Stop the Repetition Cycle

I’ve observed that people often repeat traumatic events over and over again.

It’s called “repetition compulsion” in psychology.

Today, I was reading the memoir of a well-known person who recently re-experienced what she had experienced in junior high school. She had a career as a very popular highly-paid news anchor who suddenly had people turn on her and bully her. She eventually found herself without a job. When she was in junior high school, she had a group of friends that rejected her and bullied her. They were very cruel to her and it was quite traumatizing. She went from being popular to being very alone. The similarities were uncanny.

According to psychiatrist and researcher Bessel van der Kolk, “Many traumatized people expose themselves, seemingly compulsively, to situations reminiscent of the original trauma. These behavioral reenactments are rarely consciously understood to be related to earlier life experiences.”

According to Sigmund Freud, an Austrian neurologist and the founder of psychoanalysis, we seek out these experiences in order to recreate history and change the outcome, thereby gaining mastery over what we could not control as a child.

I believe that another factor is that “we create what we believe.” During the initial trauma, we form negative core beliefs that will cause us unconsciously to keep drawing situations and people into our lives that match our beliefs.

In order to stop the cycle of repetition and to repair the damage of past trauma, we need to recognize and stop unhealthy survival patterns.

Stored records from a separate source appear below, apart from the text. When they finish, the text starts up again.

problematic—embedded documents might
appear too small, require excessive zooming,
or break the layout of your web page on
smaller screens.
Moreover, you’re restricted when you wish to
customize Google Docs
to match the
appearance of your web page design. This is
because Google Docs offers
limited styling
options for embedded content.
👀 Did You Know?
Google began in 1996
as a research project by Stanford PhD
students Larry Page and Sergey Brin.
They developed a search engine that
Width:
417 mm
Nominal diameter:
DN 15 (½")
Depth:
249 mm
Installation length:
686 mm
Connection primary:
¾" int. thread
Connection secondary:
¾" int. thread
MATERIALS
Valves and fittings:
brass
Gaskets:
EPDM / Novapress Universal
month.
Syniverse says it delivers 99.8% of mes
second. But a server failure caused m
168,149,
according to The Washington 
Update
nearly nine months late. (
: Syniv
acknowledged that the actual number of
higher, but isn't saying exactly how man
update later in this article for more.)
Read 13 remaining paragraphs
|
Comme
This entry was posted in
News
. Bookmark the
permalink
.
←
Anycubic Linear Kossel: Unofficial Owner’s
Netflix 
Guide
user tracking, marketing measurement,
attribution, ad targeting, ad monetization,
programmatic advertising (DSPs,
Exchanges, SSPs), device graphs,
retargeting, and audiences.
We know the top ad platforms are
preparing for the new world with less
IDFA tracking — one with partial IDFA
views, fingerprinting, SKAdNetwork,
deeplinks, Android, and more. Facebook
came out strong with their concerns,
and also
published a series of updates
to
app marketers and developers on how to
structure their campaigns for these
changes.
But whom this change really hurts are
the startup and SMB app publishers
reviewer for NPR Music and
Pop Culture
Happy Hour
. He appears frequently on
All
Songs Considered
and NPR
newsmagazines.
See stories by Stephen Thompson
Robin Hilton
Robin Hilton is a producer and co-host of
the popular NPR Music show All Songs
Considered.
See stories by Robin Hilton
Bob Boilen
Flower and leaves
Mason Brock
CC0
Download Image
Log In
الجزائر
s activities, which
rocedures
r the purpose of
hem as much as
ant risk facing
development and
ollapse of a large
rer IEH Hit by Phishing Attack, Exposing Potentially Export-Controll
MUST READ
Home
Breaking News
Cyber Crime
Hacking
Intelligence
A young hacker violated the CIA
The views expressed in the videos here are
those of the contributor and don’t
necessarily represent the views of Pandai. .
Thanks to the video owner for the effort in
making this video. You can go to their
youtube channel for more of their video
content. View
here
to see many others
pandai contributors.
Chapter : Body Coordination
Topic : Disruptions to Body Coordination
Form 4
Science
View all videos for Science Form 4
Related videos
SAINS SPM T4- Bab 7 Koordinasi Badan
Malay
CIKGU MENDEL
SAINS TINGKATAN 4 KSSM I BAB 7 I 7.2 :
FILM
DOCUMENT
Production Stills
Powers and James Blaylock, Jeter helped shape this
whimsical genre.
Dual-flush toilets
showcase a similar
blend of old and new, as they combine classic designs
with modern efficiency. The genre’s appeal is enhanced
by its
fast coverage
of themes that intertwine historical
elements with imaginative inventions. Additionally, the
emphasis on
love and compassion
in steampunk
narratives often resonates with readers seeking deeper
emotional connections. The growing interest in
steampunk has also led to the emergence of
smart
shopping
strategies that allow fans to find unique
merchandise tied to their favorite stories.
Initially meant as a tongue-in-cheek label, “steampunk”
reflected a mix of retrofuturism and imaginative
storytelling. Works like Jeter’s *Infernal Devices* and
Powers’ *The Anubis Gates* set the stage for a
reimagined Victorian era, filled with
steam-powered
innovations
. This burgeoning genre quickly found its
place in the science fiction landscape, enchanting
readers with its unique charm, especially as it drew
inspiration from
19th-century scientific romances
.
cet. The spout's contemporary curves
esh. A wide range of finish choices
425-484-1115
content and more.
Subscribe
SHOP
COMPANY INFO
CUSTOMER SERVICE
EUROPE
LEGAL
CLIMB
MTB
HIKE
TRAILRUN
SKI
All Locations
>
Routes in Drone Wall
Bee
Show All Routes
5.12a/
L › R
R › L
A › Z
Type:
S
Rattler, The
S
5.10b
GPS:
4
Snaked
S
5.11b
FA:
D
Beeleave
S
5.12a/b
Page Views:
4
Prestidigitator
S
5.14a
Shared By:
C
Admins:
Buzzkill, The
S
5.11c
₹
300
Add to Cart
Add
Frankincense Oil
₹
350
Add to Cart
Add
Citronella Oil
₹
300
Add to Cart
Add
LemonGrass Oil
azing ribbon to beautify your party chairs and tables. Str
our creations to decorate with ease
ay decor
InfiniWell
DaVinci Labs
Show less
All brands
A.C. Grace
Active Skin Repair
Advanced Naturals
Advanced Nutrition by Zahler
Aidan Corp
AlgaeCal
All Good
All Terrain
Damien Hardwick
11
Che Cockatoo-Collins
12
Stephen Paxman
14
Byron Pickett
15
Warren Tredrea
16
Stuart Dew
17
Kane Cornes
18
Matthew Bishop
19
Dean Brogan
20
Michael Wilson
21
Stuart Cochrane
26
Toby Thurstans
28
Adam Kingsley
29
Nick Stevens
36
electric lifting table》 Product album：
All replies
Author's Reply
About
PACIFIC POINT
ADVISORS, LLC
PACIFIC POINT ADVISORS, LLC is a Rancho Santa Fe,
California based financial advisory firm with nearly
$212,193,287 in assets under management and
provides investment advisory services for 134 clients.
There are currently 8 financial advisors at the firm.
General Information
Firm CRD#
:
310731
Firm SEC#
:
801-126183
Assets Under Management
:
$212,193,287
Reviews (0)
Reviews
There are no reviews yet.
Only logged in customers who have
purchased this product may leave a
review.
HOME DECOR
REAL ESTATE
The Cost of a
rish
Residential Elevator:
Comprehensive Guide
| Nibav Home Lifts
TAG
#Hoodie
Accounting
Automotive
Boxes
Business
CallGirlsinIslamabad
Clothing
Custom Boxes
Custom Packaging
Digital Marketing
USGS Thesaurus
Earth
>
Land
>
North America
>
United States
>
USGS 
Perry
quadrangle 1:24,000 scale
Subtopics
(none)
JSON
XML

We often numb our emotions through addiction. As Dr. Gabor Mate says, “I never ask why the addiction, I ask why the pain.”

We need to heal past trauma and identify the negative core beliefs we formed – and then actively “rewire our brain” with the truth.

After bringing healing to the traumatic memories, we may need to do some form of somatic work to release trauma from our bodies. This can involve deep breathing and trauma-informed exercises. This helps to change the central nervous system’s arousal response which puts us automatically in “fight, flight, freeze” mode.

Healing is a journey, but help is available and we can stop the repetition cycle.